A well-known instrument with pure screw actuation has an implant receiving area, a threaded sleeve and a front handle. Implant receiving area, threaded sleeve and handle are arranged or designed to be torque-proof and axially fixed relative to each other. The instrument also has a rod pusher and a threaded rod, which are also axially fixed but coupled so that they can rotate relative to each other. Both components are mounted in the instrument so that they can be displaced relative to the implant receiving area. The threaded rod is provided with a handle at its proximal end facing away from the rod pusher and is in engagement with the threaded sleeve. It can be screwed into and out of the threaded sleeve by turning the handle. A translation performed in this way is transferred to the rod pusher as a result of the above-described coupling to the rod pusher, while the rod pusher does not rotate. As a result, the implant receiving area and the rod pusher are axially positioned relative to each other by the threaded rod being screwed in and out of the threaded sleeve. Dismantling for cleaning purposes is time-consuming.

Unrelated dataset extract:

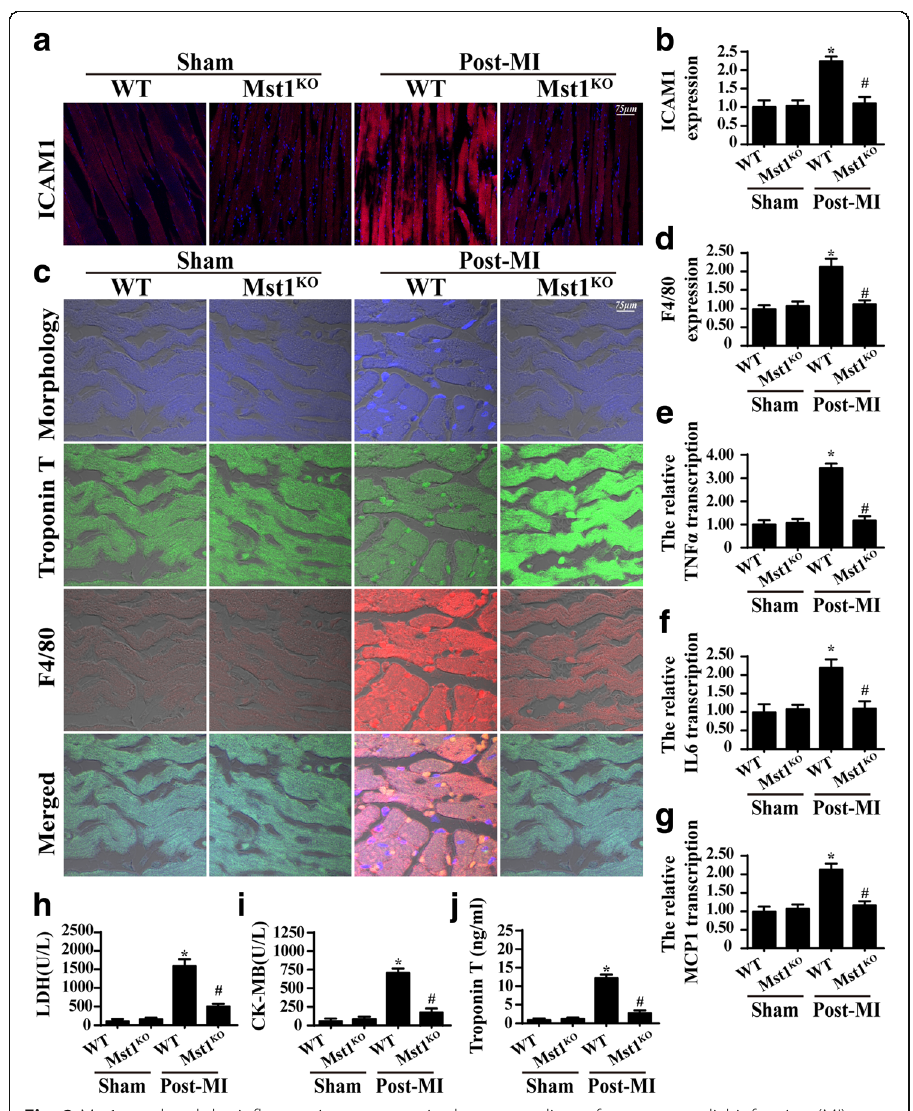
Fig. 2 Mst1 regulated the inflammation response in the myocardium after a myocardial infarction (MI). a and b The expression of ICAM1 in myocardial tissue. c and d F4/80-positive macrophage migration into myocardial tissue was observed in wild-type (WT) cells post-MI using immunofluorescence assay. e – g The transcriptional alterations of inflammation factors (TNF α , IL6 and MCP1) in the myocardium post-MI. h – j The cardiac damage markers LDH, CK-MB and troponin-T were assessed in WT and Mst1-knockout (Mst1 KO ) cells via ELISA. *p < 0.05 vs. sham group, # p < 0.05 vs. WT mice in post-MI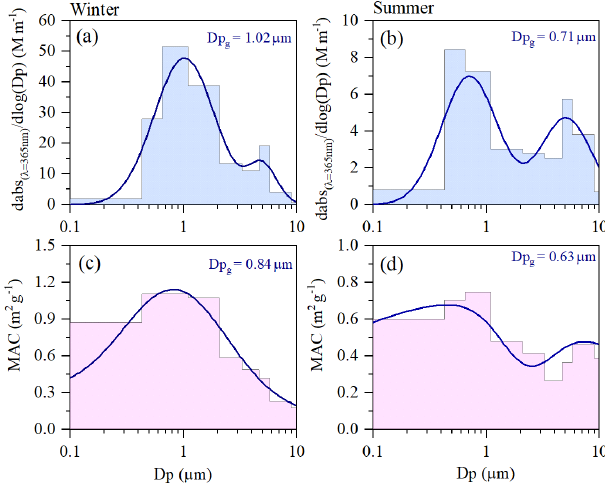
Figure 3. Size distributions of abs λ = 365nm and MAC of PM 2 . 5 samples extracted by water during the winter and summer of 2017 in Xi’an. Dpg is the geometric mean diameter of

Since the distance over which a rod must be pressed into a pedicle screw tulip by means of the instrument is usually larger than 25 mm, e.g. 45 mm, instruments with quick adjustment have been developed. One instrument of this type is known from US 2015/0100097 A1 or US 2015/0100098 A1, for example, and comprises a latching mechanism. A threaded rod engages in a spring-loaded threaded shell or threaded section that can be positioned relatively in the radial direction. With axial pressure on the threaded rod, the threaded shell/the threaded section is shifted against the spring preload in the radial direction (is deflected), so that the threaded rod can be pushed forward in the axial direction without screw movement until a counterpressure exerted by the rod becomes too high. From this point on, a further axial positioning can be carried out by means of screwing, whereby high forces can be transmitted to the rod. As soon as the rod has reached the desired end position, a set screw is screwed into the tulip and the rod is fixed in this way. The threads are released from each other and brought out of engagement by pressing a release knob, which is operatively connected to the threaded shell or the threaded section. The threaded rod is thus released and can be withdrawn. The advantages of this mechanism are largely fatigue-free work and time savings, since the entire axial positioning does not have to be carried out by screwing. However, since these instruments are able to exert compressive forces of several 1000 N, decoupling the threaded rod from the threaded shell under pressure presents a disadvantageous risk of injuring surrounding structures or operating room staff. Although the instrument is quick to disassemble due to its latching mechanism, it has the disadvantage that unintentional complete disassembly of the instrument may occur during decoupling, which is undesirable in a surgery in which several bone screws have to be braced.
One problem that many well-known instruments have is their suitability for cleaning. As a rule, the instruments are designed as slim as possible to minimize skin incisions. Accordingly, the individual components of the instrument are placed closely together and are difficult to access, which makes them difficult to clean.